**YOUR OBJECTIVE:** Copy everything from the line containing "pose: elev=268.2 azim=249.0" down to the line containing "Dot at: (245, 286)", swapping "pose" for "camera" and leaving all else unchanged.
----- DATA LISTING -----
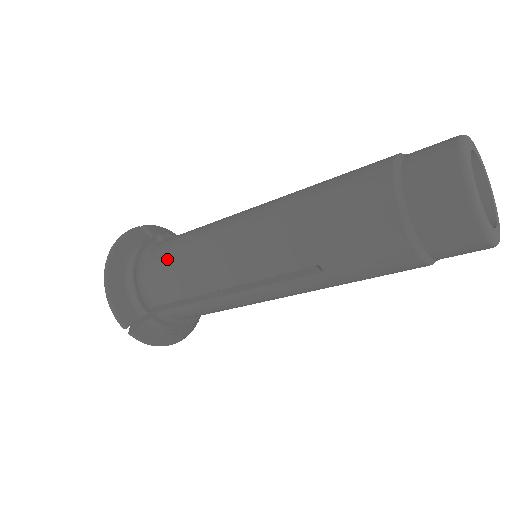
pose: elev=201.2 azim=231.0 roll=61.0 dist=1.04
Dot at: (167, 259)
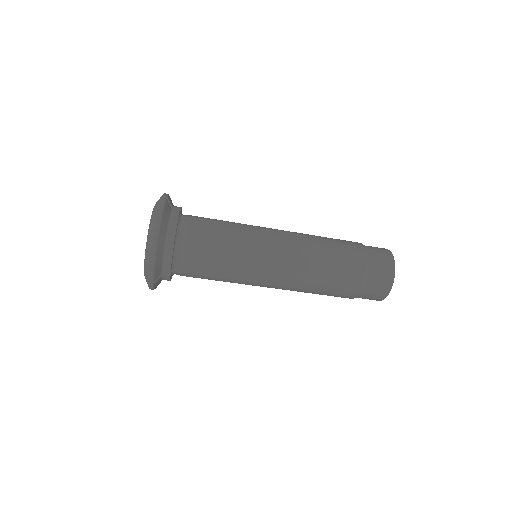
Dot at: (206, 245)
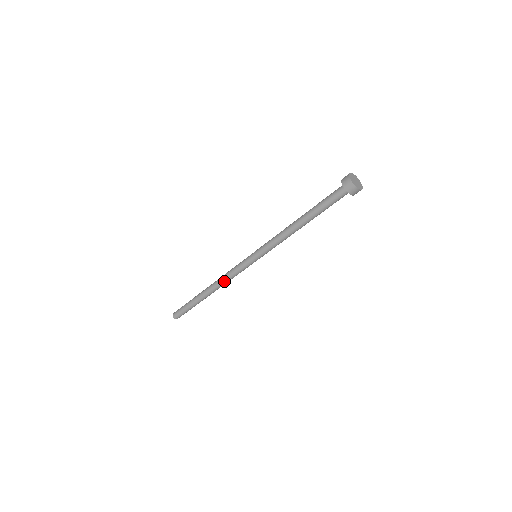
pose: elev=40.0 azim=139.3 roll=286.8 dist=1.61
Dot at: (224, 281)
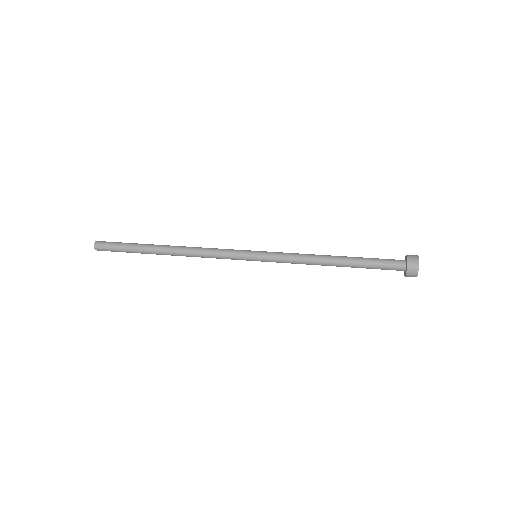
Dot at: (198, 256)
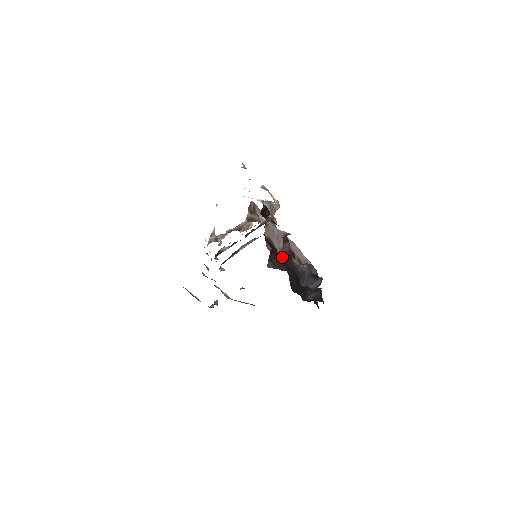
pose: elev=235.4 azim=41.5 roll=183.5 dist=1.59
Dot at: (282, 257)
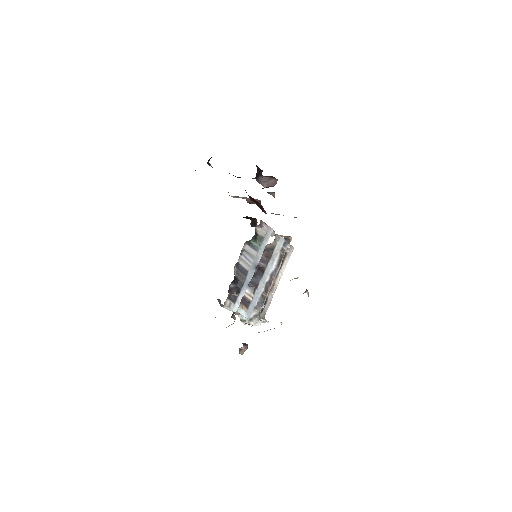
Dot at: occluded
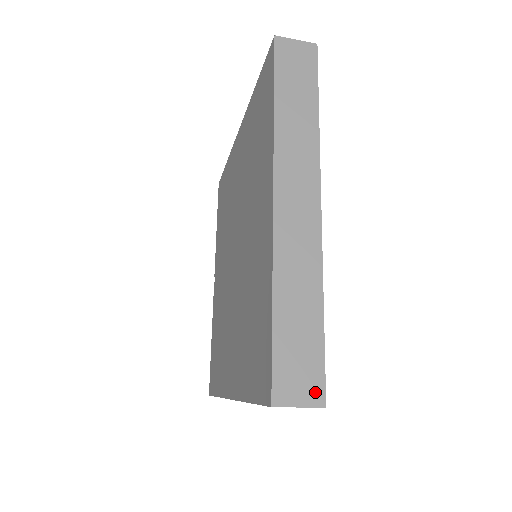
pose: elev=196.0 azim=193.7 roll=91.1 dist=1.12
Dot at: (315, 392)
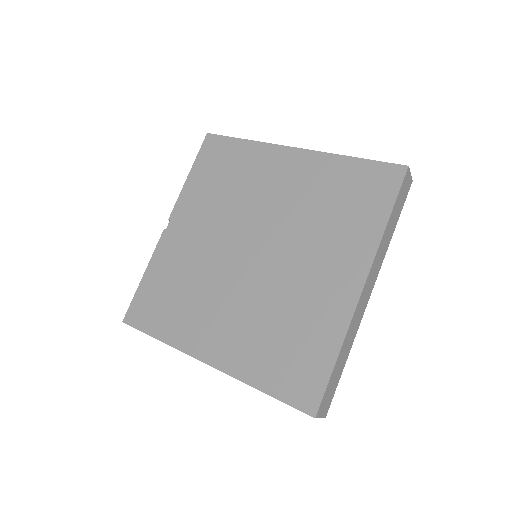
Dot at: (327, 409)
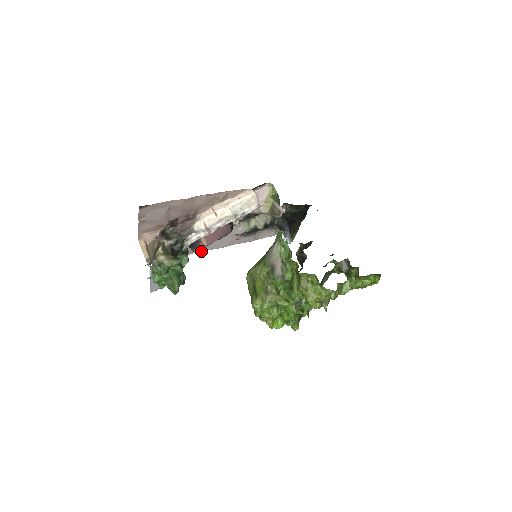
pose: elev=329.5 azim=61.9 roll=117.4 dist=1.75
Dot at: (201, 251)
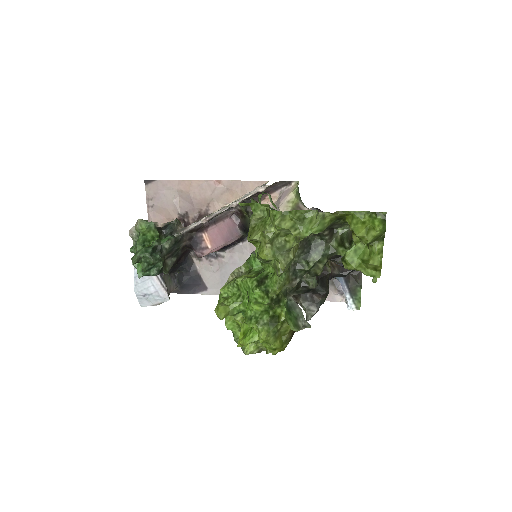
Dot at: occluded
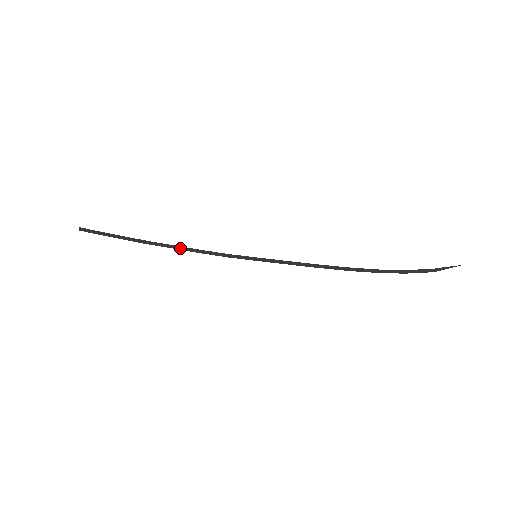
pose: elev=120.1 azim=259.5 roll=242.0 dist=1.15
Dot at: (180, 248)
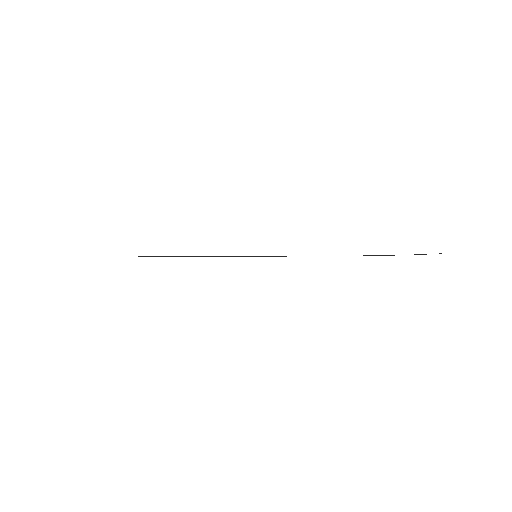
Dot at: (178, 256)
-----
----- DATA LISTING -----
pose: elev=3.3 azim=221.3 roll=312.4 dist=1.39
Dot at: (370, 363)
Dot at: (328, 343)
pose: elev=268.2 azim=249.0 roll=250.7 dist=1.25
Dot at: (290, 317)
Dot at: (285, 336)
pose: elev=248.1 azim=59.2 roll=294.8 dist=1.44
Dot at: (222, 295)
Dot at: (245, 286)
-----
----- DATA LISTING -----
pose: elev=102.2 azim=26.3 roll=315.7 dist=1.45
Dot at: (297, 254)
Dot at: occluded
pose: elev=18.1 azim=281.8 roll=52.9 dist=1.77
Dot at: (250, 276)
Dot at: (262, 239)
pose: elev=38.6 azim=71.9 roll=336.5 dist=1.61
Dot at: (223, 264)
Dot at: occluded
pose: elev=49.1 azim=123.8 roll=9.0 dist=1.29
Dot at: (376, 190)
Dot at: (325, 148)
-----
**THE RESPONSE:**
camera: elev=268.2 azim=249.0 roll=250.7 dist=1.25
Dot at: (290, 317)
Dot at: (285, 336)
camera: elev=248.1 azim=59.2 roll=294.8 dist=1.44
Dot at: (222, 295)
Dot at: (245, 286)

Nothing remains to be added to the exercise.